A woman is seen inside a tent as refugees and migrants from the destroyed Moria camp sleep near a new temporary camp on the island of Lesbos. /Reuters

Greece has resettled hundreds of migrants in a temporary new tent facility after a fire destroyed their overcrowded refugee camp on the island of Lesbos and hopes to have moved all of them this week, government officials said on Monday.

More than 12,000 people, mostly refugees from Afghanistan, Africa and Syria, are without shelter and have to sleep out in the open without proper sanitation after a fire tore through the Moria migrant camp last Wednesday.

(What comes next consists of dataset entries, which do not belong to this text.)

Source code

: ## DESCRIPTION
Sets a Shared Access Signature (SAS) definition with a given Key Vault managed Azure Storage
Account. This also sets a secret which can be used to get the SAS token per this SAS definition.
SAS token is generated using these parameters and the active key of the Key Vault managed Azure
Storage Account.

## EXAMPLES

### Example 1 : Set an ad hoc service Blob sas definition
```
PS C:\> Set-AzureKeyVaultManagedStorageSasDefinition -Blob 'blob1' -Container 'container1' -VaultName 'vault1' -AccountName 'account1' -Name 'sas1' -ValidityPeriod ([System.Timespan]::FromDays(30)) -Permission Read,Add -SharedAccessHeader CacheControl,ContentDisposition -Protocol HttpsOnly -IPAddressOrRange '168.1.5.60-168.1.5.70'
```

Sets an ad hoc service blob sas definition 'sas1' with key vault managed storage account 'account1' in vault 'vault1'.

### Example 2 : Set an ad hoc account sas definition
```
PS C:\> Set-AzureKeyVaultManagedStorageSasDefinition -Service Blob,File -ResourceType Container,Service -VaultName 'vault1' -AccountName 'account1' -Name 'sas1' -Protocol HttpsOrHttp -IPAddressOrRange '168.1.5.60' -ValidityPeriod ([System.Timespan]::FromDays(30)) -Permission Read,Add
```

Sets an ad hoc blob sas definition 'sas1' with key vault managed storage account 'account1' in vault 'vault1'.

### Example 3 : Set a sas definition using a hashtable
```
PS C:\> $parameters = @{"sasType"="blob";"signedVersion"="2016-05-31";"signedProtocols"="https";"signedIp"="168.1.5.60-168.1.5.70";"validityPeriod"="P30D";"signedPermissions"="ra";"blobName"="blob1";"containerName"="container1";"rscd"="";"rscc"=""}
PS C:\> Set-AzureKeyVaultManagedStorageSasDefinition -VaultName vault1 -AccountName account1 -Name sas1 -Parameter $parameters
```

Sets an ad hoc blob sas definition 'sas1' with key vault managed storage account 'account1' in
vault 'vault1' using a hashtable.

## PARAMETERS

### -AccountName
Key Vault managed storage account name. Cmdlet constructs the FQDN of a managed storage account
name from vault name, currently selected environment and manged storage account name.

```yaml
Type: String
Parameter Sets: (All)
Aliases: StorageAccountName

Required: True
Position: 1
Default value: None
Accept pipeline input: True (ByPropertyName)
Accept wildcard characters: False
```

Greece is now registering the migrants and testing them for COVID-19 before channeling them into the temporary tent camp, government spokesman Stelios Petsas said, though a police officer said some were refusing to move to the facility.

"We expect that in the next three to four days all will be housed, a bit less than the (total number of) roughly 12,000 homeless," he told reporters.

The authorities have already moved some 400 minors from the island to the Greek mainland since the blaze for possible resettlement in other European countries.

A a new temporary camp for refugees and migrants from the destroyed Moria camp on the island of Lesbos. /Reuters

A a new temporary camp for refugees and migrants from the destroyed Moria camp on the island of Lesbos. /Reuters

About 600 migrants have so far been resettled in the temporary tent camp, and 14 of them have tested positive for COVID-19, a government official said.

In the chaos following last week's fire, authorities lost sight of 35 people who had tested positive, deepening fears of an outbreak among migrants sleeping closely together without proper sanitation.

Petsas repeated on Monday the government's suspicion that the fire was started deliberately "by migrants who wanted to blackmail the government to leave the island." An investigation into the cause of the blaze is underway.

Prime Minister Kyriakos Mitsotakis said on Sunday that Greece would build a permanent new migrant reception center to replace the Moria facility.

Germany's Bild newspaper reported on Monday that Berlin is considering taking in thousands of refugees from Lesbos as a one-off gesture and also wants the Moria camp to be rebuilt and run by the European Union.